The Martingale strategy is a system of trading based upon negative progression. This means that following a loss, traders who adhere to this strategy will increase their position size. More precisely, it advocates for doubling up after each loss. Ideally, this strategy takes place when there is a 50/50 chance of an outcome happening, in which there is no expectation of a win or a loss occurring.
The theory is based on the assumption that you will not lose forever. At some point, you’ll be able to break a losing streak and on that winning trade, you’ll make back all of the previous losses in that chain and profit the original trade value. However, this only works if you have enough funds to continue doubling up.
The obvious drawback to the Martingale strategy is that the potential profit is small while the risks grow exponentially with each double down.
As we stated above, the Martingale theory has an almost guaranteed rate of success if the adherent has pockets deep enough to weather what may be very long strings of losses.
Let’s take a look at the strategy in action by using a coin flip as an example:
Imagine you have $100 and you want to bet on a coin toss using the Martingale strategy. Before the first flip, you call tails and bet $10. The coin lands on heads and you lose the 10$. Next flip, you call tails again but the coin lands on head again. You lose $20 and now you’re down an additional $30 from your initial $100. The third flip with a $40 bet on heads, the coin lands on heads and you win back what you lost plus an additional 10$. After two losing tosses and one win, you come away with $110.
It’s obvious when looking at this example that after only one more losing coin toss, you would have run out of money to continue doubling up and therefore this strategy would be a loser. Therefore, unless you have unlimited funds to draw from, this strategy is highly risky relative to its miniscule payout.
The big difference between trading forex and betting on a heads or tails scenario is that forex prices trend, often with the trends lasting for quite a while. To deploy a successful Martingale strategy in forex, the goal is that with each double down, the price for an average entry lowers. As prices move lower, you will be able to break even with smaller rallies.
Another reason why the Martingale strategy is popular in forex is that the chances of a currency falling to zero are incredibly slim. Currencies may fall dramatically but unless a country decides to annihilate its currency, the value won’t hit zero.

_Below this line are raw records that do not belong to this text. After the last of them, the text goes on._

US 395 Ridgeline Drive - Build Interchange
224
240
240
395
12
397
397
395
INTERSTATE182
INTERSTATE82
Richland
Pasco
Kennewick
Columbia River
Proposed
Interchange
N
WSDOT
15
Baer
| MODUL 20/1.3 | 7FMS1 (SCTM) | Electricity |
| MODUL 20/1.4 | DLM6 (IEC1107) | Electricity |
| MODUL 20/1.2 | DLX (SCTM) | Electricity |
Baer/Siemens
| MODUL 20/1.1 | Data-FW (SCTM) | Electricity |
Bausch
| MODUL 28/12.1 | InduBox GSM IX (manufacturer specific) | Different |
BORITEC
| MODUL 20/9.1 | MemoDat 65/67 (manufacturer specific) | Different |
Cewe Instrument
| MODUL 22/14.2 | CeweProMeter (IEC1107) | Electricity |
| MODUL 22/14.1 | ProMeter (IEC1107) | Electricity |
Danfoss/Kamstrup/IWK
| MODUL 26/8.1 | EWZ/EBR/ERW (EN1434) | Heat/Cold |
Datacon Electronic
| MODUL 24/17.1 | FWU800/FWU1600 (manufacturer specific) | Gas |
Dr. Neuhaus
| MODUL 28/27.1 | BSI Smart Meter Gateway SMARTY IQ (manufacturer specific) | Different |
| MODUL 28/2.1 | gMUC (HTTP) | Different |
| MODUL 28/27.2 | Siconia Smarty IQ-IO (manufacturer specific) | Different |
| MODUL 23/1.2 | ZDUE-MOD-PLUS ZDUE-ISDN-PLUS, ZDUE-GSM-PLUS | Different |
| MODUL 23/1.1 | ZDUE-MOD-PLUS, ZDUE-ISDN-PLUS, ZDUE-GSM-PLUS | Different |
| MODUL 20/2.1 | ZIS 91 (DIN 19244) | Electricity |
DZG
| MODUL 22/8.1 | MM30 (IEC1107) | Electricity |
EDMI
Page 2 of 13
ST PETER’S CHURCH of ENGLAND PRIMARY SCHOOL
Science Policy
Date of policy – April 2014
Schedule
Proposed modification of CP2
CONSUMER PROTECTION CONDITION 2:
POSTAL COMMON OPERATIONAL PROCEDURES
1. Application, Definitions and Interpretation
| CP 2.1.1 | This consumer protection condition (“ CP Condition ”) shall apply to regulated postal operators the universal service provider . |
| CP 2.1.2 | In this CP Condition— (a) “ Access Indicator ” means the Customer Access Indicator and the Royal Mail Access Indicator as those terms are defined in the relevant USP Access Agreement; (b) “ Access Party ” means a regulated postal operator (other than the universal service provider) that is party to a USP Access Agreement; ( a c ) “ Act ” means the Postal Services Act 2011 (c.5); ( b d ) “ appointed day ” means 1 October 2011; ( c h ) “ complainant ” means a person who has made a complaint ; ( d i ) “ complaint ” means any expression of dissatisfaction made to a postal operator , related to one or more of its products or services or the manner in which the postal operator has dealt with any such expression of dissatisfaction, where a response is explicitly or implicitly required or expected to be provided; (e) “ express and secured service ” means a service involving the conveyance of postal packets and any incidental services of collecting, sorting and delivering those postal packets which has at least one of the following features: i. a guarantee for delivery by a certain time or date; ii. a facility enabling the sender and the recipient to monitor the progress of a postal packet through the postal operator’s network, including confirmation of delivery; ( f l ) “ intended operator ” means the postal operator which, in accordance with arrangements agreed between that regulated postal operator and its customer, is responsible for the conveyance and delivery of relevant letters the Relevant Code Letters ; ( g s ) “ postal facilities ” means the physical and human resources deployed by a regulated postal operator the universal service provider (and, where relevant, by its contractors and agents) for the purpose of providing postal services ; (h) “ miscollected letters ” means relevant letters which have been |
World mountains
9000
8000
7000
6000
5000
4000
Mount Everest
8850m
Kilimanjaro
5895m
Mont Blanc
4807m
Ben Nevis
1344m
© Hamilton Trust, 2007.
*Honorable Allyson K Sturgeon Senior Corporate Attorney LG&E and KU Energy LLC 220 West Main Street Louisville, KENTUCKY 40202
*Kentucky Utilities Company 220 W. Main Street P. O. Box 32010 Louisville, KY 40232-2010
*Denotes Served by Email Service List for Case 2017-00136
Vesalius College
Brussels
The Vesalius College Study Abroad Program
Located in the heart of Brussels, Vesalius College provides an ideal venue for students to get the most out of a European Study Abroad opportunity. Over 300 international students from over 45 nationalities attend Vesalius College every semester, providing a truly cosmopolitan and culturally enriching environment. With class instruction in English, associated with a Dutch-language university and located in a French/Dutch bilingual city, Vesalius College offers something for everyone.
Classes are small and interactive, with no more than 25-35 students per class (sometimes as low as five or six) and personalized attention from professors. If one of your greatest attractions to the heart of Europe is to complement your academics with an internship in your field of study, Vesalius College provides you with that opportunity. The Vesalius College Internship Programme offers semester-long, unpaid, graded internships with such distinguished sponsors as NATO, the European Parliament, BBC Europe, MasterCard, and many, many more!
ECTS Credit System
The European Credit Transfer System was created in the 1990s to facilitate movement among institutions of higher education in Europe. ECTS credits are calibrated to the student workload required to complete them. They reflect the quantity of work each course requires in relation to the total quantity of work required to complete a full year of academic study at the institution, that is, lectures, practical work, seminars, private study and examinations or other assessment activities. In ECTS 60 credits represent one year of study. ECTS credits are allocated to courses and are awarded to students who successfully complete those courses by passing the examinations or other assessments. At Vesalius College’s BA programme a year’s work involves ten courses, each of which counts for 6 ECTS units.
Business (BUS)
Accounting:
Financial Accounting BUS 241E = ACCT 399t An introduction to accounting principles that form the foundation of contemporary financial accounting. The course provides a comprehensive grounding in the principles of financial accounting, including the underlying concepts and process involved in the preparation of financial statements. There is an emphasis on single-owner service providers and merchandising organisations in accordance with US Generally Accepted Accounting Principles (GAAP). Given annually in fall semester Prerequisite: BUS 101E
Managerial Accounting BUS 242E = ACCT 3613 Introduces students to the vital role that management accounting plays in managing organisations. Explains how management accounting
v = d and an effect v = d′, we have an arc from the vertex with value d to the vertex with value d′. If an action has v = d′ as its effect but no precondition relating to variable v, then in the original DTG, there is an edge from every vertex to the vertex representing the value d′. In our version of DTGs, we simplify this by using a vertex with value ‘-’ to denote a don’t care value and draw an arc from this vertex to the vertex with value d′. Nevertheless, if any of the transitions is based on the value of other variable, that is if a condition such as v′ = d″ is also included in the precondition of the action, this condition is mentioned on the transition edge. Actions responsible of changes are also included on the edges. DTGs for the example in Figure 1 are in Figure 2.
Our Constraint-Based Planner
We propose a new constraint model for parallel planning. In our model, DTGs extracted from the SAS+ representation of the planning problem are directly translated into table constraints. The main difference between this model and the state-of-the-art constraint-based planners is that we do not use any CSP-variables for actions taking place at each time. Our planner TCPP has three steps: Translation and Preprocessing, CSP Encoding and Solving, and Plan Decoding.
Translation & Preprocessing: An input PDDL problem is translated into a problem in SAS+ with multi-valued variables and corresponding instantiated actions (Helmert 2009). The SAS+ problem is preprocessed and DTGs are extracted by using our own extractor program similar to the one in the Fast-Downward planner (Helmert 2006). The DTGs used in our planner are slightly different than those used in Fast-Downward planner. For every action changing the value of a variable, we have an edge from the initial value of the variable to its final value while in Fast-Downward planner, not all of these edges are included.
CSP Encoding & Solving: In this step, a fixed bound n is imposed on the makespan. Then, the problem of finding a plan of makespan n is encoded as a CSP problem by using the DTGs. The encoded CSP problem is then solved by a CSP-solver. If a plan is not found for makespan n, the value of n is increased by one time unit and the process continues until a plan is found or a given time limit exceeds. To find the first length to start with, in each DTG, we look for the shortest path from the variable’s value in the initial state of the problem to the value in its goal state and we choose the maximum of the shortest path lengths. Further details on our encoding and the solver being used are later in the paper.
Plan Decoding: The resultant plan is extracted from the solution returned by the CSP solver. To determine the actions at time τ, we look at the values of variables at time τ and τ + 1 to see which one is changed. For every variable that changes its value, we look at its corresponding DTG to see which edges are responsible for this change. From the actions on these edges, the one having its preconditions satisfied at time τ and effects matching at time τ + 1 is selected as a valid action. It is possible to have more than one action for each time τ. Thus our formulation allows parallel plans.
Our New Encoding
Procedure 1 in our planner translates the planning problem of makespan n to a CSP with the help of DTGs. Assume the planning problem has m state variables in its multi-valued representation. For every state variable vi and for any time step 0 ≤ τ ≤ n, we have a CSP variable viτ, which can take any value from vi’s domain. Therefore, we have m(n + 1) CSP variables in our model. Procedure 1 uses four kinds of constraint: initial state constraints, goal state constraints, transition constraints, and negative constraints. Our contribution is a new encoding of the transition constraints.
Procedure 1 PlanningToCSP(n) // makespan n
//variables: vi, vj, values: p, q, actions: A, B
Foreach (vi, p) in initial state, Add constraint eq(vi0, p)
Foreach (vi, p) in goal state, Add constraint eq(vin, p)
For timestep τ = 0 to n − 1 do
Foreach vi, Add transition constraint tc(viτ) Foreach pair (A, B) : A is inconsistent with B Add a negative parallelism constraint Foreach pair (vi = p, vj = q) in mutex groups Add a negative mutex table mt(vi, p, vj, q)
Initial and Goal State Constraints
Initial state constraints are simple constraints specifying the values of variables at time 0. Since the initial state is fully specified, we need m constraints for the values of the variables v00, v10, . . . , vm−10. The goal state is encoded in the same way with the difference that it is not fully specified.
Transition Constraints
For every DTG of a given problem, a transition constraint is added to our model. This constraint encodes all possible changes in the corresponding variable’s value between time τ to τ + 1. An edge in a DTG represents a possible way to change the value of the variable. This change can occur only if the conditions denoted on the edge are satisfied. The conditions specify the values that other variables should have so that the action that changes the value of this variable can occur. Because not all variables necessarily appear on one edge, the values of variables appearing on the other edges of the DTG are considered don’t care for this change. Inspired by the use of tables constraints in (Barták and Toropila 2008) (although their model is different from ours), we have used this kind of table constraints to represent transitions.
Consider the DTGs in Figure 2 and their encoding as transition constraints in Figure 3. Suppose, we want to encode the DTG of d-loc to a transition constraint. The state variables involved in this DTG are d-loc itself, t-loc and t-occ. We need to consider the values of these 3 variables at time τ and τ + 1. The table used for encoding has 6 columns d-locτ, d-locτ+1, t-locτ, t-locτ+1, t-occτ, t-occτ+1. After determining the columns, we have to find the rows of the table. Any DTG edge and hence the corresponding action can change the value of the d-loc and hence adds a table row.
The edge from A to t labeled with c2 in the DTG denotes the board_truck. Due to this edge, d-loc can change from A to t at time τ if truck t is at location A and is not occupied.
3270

Traders with a large amount of capital might also find the Martingale strategy appealing because it gives them the opportunity to gain interest in order to neutralize their losses. A successful deployment of this strategy would therefore involve borrowing on a low interest currency in order to buy a currency with a high interest rate.
As we briefly discussed earlier in the article, if the participant engaging in this strategy has unlimited funds in order to continue doubling down in the face of defeat, the strategy will likely ultimately work. However, since the bets increase at such a rate, most traders who use this strategy could find themselves facing a hole that their pockets just can’t manage.
The most important action for a trader to take when using this strategy is to define the maximum loss they’re willing to suffer on each trade. Engaging this strategy without taking this step is careless and strongly advised against.
The next preparation should be deciding to quit the double downs after the fifth repetition. If it doesn’t pay off after that attempt, look to trade other pairs.
After that, it’s wise to only deploy this strategy sporadically. We’ve outlined above how quickly big losses can pile up. Also, avoid using this strategy during a ranging market.
Lastly, like any well thought out strategy, it’s important to practice this one before going live in the market.
In theory, this strategy might sound great because it does seem to offer the inevitable win, even after a long string of losses. While this may be true, by the time traders see an eventual win, the hole they have just dug may prove to be too big to get out of. Only traders with large portfolios should attempt this strategy and even then, it’s extremely risky. Only try this if you are experienced and comfortable losing most of your account equity in a single trade. Otherwise, it might be wise to steer clear of this strategy.